Why Procedural Specialties Face Elevated Risk

Procedural medicine naturally attracts scrutiny because interventions generate higher reimbursement than conservative management. Government investigators frequently examine situations involving:

  • High procedure volume compared with peers.
  • Repeat interventions performed at short intervals.
  • Aggressive treatment of mild disease.
  • Limited documentation of conservative therapy.
  • Identical treatment patterns across large patient populations.
  • Medical records containing similar or repetitive clinical narratives.

None of these factors automatically indicate wrongdoing. However, they often serve as initial audit triggers that prompt further review. In today’s enforcement environment, utilization data frequently becomes the starting point for an investigation.

Documentation Alone Is No Longer Enough

Many providers assume that thorough documentation automatically protects against enforcement risk. Increasingly, regulators are looking beyond documentation volume and focusing on documentation credibility. The Serrano case illustrates this point. Government allegations centered not only on the procedures themselves but also on whether clinical findings and patient symptoms accurately reflected medical reality.

As a result, compliance programs should evaluate not only whether records are complete but also whether they consistently support clinical decision-making. The strongest defense is documentation that clearly demonstrates:

  • Patient-specific symptoms.
  • Objective diagnostic findings.
  • Failure of conservative treatment when applicable.
  • Clinical rationale for intervention.
  • Expected benefit of the procedure.
  • Ongoing assessment of outcomes.

What Practices Should Do Now

This case provides several practical lessons for procedural organizations.

Review utilization patterns: Providers should periodically compare procedure frequency, repeat intervention rates, and treatment patterns against specialty benchmarks.

Audit medical necessity: Internal audits should evaluate clinical appropriateness, not merely coding accuracy.

Monitor repeat procedures: Repeated interventions within short timeframes deserve heightened review and documentation support.

Strengthen physician education: Many enforcement actions begin with clinical decisions rather than billing mistakes. Physicians should remain current on specialty society guidelines and payer medical necessity requirements.

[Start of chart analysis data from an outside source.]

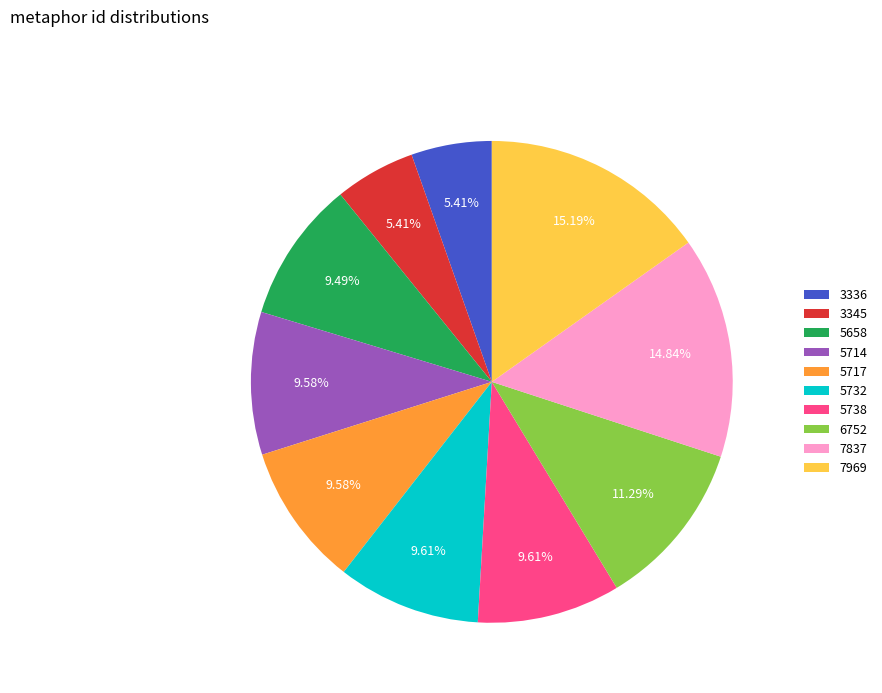

How much of the chart is everything except 5717?

90.4%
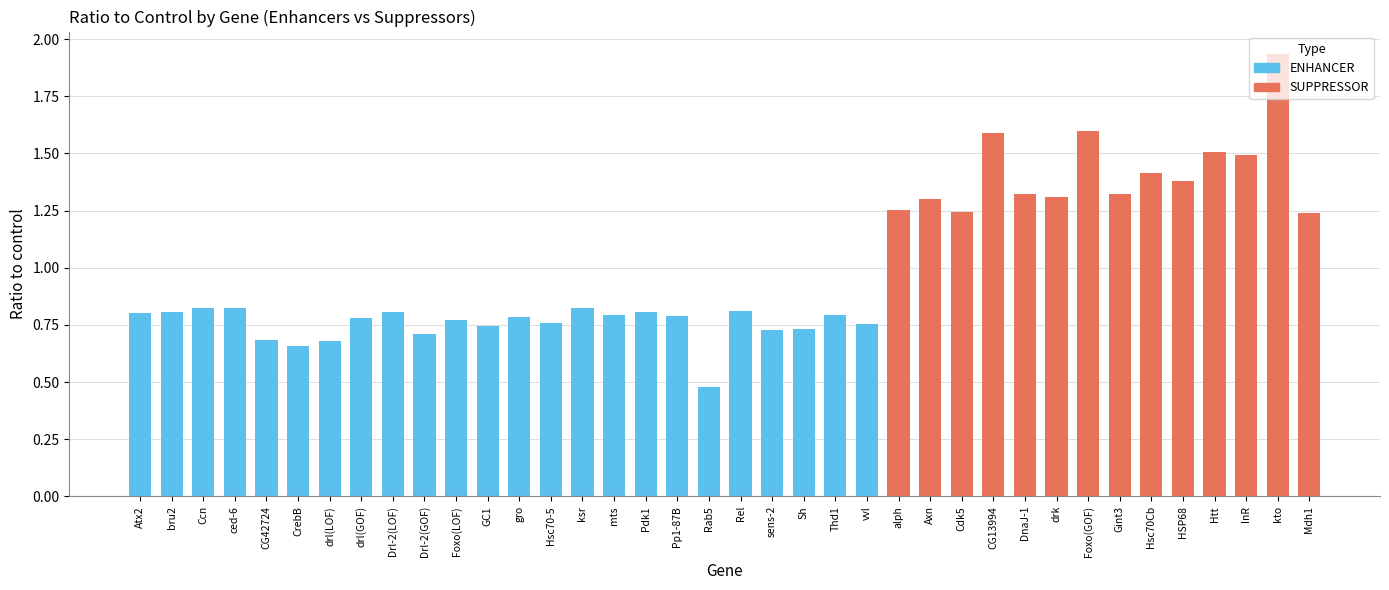

What is the total value across all series at gro?

0.8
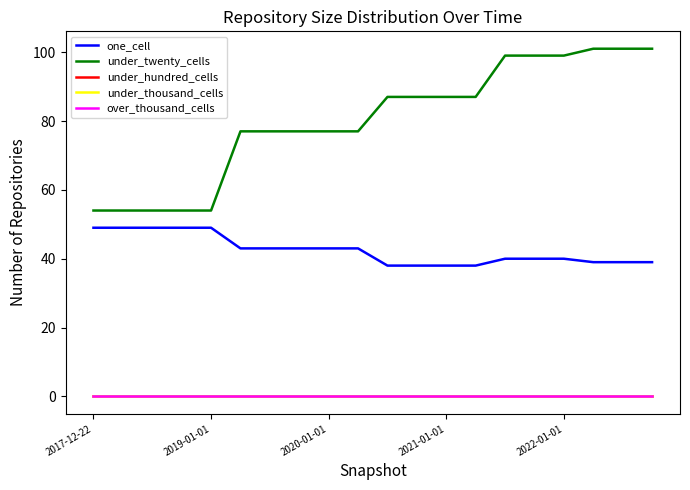

True or false: under_hundred_cells has more than 1 points higher than both neighbors.

False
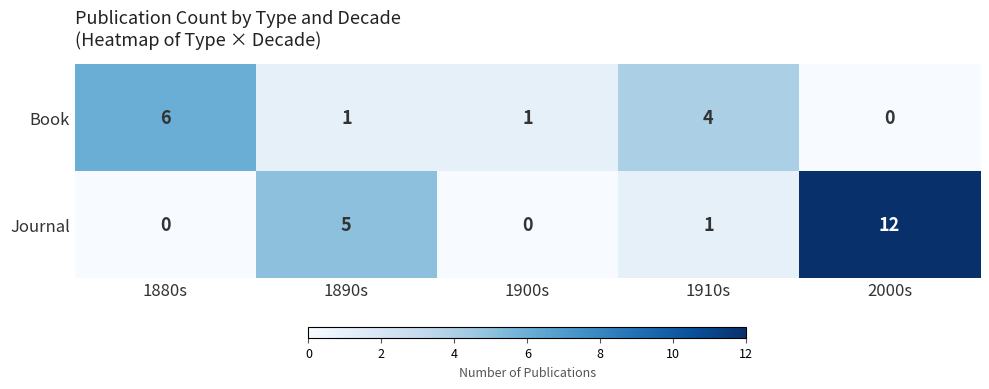

What is the sum of the Book values at 1910s and 1890s?

5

Examine high-risk service lines: Peripheral vascular interventions, wound care, pain procedures, dialysis access management, and vein treatments continue to attract regulatory attention.

The Bigger Compliance Message

The most important takeaway from this settlement is not the dollar amount. It is the government’s continued focus on the intersection of utilization, documentation, and medical necessity. Historically, many compliance programs concentrated on coding audits and billing accuracy. While those remain important, federal enforcement increasingly evaluates whether services align with accepted standards of care and whether clinical documentation genuinely supports the interventions performed.

For healthcare organizations, the question is no longer simply, “Was the claim billed correctly?” The more important question may be: “Can we clearly demonstrate why this procedure was necessary for this patient at this time?”

Practices that can confidently answer that question will be better positioned to withstand audits, payer reviews, and potential government scrutiny in an increasingly aggressive enforcement environment.

Sources

  1. U.S. Department of Justice. “Vascular Practice and Physician Agree to Pay More Than $6.73M to Settle False Claims Act Allegations of Unnecessary Vascular Interventional Procedures” (May 6, 2026).
  2. HHS Office of Inspector General. Enforcement Action Summary (May 2026).
  3. U.S. Department of Justice. “Health Care Management Corporation Agrees to Pay $4 Million to Resolve False Claims Act Allegations” (March 2026).
  4. U.S. Department of Justice. “Vohra Wound Physicians and its Owner Agree to Pay $45M to Settle Fraud Allegations” (November 2025).
  5. U.S. Department of Justice. “Vascular Access Centers to Pay at Least $3.825 Million to Resolve False Claims Act Allegations” (2018).